The media report these events because they're interested in boosting ratings, and sensational, "extreme" events such as the recent rampage shootings grab people's attention.

Then various groups with axes to grind jump on the bandwagon, because they see an opportunity to get some free publicity for whatever cause they espouse, whether it's more gun control, or extending the right to carry concealed weapons, or promoting stereotypes about ethnic groups (it's been suggested that it's somehow significant that Mr. Cho, at VT, and Mr. Voong, in Binghamton, were both Asian). And, of course, politicians have to get into the act...

As we've seen in the various (mostly closed) threads on these events in this forum, it's difficult to keep a conversation about the causes of violence, or solutions to the problem, on track: people tend to push one viewpoint, and to take offense when others disagree -- or at least to get sidetracked into endless, bandwidth-devouring, attempts to prove that their position is better than the other guy's....

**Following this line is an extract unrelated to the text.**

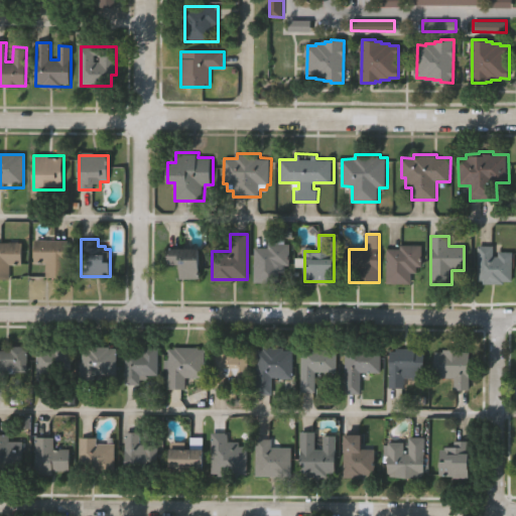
[(68,281),(47,281),(47,263),(34,263),(34,241),(69,241),(68,281)]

In all these cases, one-dimensional arguments rule; partly because it's more comforting to believe that there's a one-size-fits-all explanation or solution for a problem than it is to deal with the fact that there are any number of possible causal factors. Another reason is that the news cycle moves on... And most people's attention spans are way too short to follow a complex chain of reasoning, much less to produce one.

So how do we encourage something more discourse-like? Argue from facts rather than emotion. Ask for clarification of an argument we don't quite get, rather than being so quick to say that someone is wrong. Refuse to listen to sensationalistic media accounts, and learn to recognize when we're being manipulated rather than informed. (It's the arguments we find most appealing that we ought to watch out for... those are the ones that're pushing our emotional buttons.)